Items from a data source:
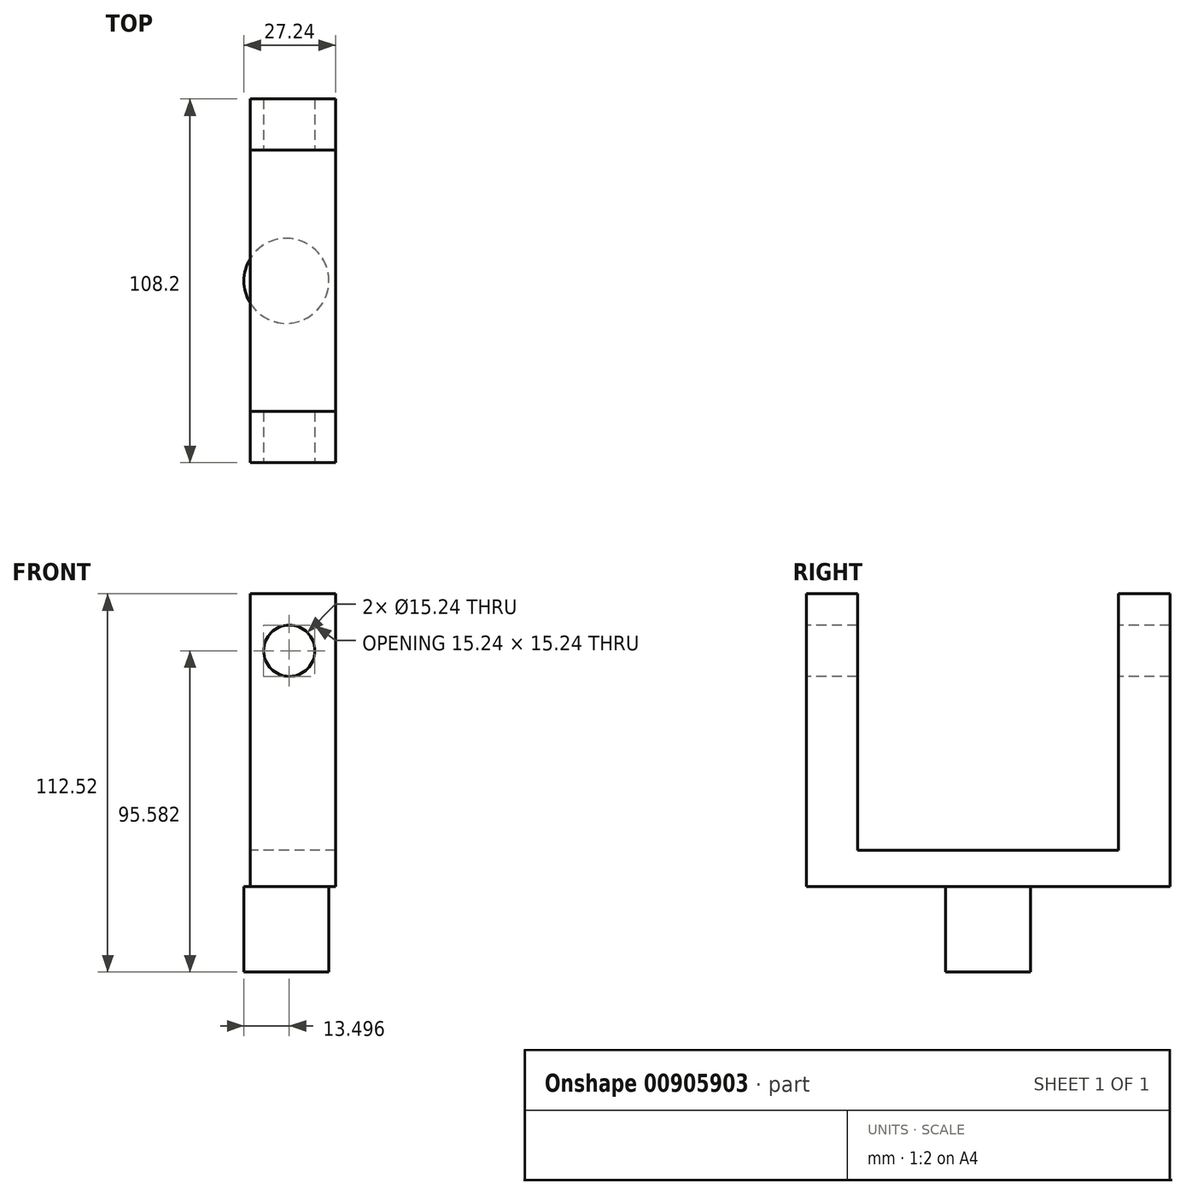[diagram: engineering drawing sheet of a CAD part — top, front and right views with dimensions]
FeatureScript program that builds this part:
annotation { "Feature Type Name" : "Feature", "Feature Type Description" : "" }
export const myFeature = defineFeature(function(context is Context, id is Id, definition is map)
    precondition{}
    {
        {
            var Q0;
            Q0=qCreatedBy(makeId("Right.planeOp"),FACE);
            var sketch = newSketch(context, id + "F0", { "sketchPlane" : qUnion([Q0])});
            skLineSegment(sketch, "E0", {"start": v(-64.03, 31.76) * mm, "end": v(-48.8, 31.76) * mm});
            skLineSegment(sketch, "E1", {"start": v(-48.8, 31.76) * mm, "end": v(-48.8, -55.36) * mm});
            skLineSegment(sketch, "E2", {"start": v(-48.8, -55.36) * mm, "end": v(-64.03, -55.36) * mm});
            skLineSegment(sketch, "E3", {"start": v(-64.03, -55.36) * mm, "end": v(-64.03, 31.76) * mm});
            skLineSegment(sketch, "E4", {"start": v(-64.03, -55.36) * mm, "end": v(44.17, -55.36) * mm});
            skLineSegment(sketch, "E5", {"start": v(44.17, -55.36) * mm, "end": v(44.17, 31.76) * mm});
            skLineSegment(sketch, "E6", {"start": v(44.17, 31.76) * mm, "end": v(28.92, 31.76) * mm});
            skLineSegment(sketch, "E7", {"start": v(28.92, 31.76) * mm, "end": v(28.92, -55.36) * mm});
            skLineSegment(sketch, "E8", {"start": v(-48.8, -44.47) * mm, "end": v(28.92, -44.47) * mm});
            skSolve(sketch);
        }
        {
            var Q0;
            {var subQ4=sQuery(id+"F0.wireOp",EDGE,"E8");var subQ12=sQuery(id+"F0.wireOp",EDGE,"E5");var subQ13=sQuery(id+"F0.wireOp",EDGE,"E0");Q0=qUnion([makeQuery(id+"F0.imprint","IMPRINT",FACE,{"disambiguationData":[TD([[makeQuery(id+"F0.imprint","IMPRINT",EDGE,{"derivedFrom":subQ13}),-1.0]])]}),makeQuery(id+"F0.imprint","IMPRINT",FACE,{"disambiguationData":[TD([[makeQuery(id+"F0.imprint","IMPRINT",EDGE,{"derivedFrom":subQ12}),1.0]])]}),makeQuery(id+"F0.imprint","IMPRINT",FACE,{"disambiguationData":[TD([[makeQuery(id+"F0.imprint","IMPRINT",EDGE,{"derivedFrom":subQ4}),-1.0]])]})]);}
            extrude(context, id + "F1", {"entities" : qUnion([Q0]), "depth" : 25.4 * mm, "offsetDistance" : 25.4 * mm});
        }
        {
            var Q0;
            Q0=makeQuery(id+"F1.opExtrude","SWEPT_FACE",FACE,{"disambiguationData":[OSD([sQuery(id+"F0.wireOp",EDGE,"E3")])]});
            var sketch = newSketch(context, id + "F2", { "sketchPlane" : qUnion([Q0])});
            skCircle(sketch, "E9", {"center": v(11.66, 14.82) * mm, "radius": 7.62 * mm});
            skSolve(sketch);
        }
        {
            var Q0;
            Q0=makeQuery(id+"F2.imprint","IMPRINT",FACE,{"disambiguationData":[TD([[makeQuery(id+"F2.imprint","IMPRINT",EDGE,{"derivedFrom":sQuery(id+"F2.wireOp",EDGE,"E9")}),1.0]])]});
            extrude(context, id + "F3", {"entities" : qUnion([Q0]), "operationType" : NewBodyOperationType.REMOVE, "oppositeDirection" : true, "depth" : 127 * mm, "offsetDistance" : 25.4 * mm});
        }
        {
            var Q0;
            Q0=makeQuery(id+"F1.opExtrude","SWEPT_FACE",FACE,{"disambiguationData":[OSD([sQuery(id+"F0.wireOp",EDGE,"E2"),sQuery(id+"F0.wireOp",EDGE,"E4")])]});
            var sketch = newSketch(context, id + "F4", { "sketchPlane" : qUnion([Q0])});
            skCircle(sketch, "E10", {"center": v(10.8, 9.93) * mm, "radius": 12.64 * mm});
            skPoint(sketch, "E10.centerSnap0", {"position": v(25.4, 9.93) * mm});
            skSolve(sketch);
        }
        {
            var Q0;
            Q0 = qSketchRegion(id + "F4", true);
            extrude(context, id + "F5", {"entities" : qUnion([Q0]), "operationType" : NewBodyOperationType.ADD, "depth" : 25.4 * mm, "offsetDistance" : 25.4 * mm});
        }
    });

--

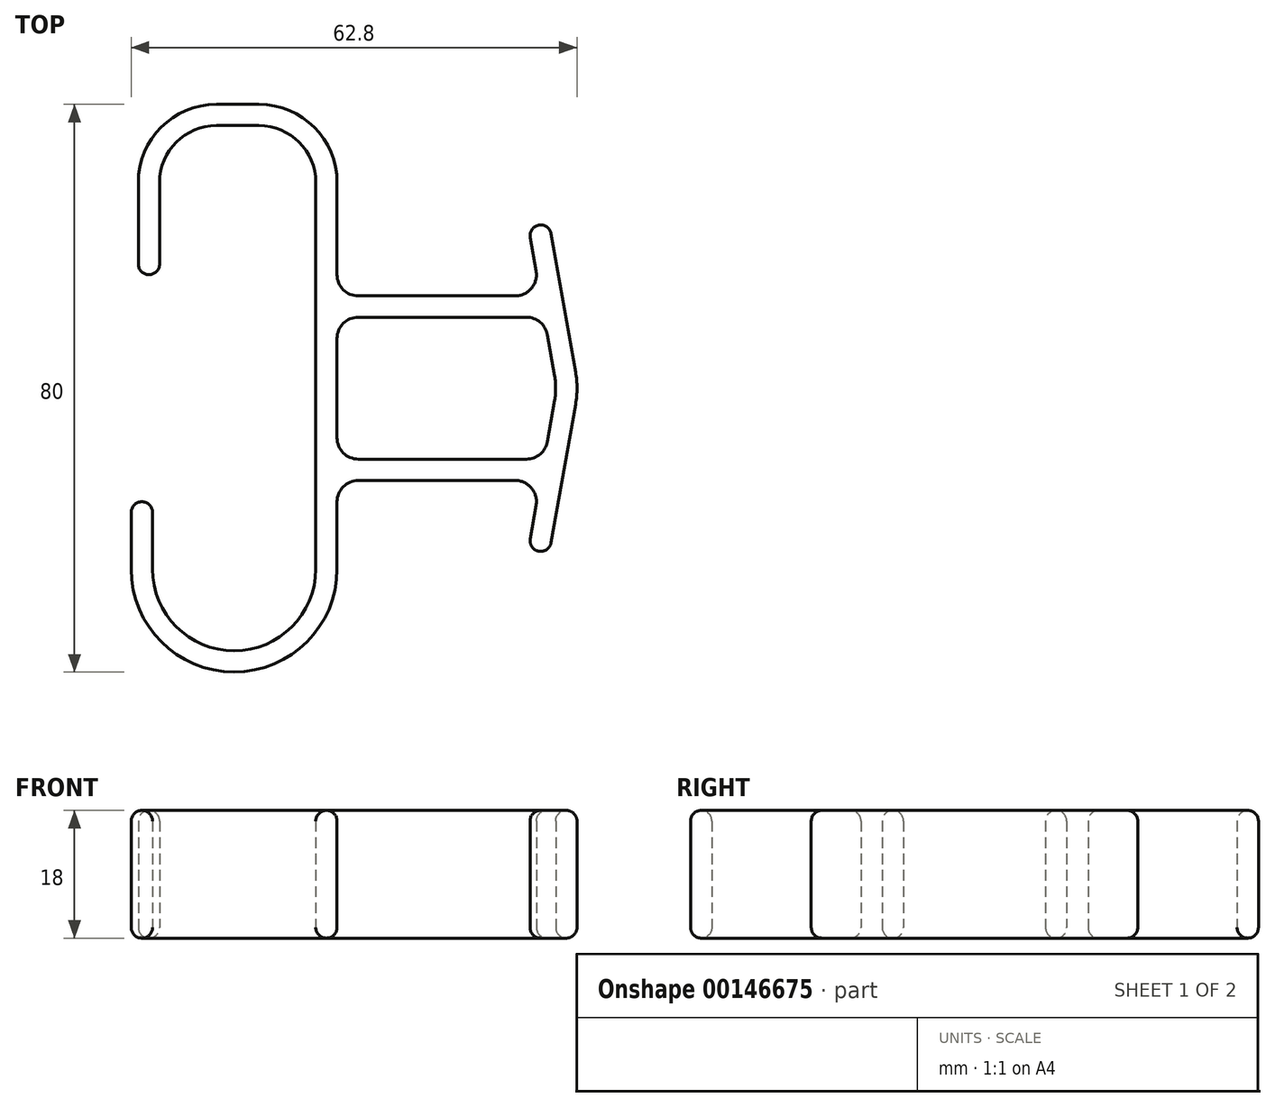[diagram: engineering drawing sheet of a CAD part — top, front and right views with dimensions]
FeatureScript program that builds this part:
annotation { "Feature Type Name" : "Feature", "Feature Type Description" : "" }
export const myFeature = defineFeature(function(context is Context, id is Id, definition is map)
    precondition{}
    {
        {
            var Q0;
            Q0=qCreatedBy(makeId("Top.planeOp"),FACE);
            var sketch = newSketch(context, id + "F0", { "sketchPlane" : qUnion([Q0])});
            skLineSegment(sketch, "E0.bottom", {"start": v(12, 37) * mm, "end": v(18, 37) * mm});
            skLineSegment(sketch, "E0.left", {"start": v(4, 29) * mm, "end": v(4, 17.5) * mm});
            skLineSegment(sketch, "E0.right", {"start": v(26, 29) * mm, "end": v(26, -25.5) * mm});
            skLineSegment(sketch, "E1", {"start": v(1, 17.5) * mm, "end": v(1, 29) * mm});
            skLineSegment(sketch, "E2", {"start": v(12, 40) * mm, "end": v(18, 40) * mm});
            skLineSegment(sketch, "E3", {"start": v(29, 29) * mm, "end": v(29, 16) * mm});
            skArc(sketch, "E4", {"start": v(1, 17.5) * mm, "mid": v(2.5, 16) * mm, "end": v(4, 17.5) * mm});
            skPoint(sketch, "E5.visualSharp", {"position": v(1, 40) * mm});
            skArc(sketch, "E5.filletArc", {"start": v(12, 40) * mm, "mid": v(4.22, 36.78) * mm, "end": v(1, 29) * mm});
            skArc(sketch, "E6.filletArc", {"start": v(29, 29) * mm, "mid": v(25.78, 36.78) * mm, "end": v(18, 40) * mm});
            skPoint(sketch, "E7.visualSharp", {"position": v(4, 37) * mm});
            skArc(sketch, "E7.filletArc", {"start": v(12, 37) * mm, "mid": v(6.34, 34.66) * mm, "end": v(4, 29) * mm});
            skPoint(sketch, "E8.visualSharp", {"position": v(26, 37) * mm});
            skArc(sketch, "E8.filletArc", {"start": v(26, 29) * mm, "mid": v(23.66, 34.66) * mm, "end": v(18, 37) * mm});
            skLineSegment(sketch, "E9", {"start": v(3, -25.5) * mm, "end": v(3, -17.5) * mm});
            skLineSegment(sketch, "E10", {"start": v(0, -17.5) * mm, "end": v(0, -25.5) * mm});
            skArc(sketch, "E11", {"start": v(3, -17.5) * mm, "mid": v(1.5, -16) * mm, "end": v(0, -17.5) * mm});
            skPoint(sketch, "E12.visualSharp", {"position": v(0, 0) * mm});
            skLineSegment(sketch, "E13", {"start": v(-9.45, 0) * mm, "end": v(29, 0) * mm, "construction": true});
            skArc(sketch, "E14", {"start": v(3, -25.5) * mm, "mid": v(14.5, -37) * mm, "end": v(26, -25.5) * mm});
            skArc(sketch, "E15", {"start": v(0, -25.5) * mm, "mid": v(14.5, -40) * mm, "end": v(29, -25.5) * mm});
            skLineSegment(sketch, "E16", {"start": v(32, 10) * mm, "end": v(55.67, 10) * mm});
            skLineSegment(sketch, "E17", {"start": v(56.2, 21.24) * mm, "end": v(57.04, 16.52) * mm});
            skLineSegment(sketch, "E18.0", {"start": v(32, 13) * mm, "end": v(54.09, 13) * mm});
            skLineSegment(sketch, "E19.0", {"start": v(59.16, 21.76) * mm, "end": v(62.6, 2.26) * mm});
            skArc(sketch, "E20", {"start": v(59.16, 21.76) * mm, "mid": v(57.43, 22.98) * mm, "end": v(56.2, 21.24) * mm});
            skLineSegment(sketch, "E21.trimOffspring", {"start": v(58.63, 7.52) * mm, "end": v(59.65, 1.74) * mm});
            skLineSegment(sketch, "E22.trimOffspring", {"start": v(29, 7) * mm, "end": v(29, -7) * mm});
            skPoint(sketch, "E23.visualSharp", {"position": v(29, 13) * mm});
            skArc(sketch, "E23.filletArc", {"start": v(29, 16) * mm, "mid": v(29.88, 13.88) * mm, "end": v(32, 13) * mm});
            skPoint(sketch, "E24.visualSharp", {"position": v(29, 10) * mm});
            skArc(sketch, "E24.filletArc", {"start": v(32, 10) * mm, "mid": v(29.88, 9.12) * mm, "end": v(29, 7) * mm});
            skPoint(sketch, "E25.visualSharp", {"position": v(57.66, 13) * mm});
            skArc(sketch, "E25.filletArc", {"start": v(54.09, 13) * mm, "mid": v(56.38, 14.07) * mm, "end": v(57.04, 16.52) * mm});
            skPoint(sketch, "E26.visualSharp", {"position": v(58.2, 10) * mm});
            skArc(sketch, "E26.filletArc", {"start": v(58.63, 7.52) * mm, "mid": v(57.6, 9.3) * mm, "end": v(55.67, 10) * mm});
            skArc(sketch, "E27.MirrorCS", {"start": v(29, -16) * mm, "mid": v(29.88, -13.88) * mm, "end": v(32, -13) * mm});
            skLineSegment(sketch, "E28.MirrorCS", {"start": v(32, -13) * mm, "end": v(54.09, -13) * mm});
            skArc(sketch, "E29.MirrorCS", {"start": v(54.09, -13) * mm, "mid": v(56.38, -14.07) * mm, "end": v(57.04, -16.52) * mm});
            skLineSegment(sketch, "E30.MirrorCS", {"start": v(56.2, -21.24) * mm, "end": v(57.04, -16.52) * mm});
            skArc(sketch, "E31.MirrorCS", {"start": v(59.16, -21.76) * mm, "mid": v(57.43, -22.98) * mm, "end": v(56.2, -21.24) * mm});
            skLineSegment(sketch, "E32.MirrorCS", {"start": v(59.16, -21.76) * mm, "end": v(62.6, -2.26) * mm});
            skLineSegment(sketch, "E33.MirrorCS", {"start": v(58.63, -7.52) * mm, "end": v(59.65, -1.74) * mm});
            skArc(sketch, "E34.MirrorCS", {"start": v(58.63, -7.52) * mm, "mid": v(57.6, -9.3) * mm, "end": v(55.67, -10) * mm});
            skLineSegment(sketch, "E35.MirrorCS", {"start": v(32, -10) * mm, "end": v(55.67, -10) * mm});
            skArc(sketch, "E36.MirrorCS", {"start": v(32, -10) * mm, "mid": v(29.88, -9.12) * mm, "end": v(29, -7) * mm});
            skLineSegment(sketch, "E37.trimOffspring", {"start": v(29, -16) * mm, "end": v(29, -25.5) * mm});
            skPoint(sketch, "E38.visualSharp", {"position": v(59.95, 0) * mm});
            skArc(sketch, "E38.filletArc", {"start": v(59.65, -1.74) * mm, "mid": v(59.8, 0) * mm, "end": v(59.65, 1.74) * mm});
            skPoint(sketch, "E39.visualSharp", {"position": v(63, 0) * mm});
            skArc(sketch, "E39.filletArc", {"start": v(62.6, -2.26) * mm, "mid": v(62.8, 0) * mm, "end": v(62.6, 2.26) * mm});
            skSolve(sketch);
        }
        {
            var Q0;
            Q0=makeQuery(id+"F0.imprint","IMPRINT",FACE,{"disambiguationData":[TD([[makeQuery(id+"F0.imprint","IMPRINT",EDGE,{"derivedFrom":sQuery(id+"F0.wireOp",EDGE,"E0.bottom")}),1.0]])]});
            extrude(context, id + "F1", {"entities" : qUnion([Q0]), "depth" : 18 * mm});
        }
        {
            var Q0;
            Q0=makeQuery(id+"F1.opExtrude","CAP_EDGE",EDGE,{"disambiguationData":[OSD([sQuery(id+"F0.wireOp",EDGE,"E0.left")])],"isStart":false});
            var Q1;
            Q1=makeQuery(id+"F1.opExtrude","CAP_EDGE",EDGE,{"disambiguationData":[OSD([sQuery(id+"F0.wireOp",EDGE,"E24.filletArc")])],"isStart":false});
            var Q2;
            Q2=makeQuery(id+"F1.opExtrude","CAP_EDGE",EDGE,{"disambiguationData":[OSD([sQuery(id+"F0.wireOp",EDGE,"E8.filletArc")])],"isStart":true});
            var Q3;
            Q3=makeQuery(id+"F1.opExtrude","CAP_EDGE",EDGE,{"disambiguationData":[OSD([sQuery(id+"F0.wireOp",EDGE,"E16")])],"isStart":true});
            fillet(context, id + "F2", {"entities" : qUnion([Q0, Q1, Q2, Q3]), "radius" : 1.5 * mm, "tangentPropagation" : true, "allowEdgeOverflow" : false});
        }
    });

REQUEST:
Count the lines in the data above that contain the string "qCreatedBy". Give only the number.

SOLVED PROBLEM:
2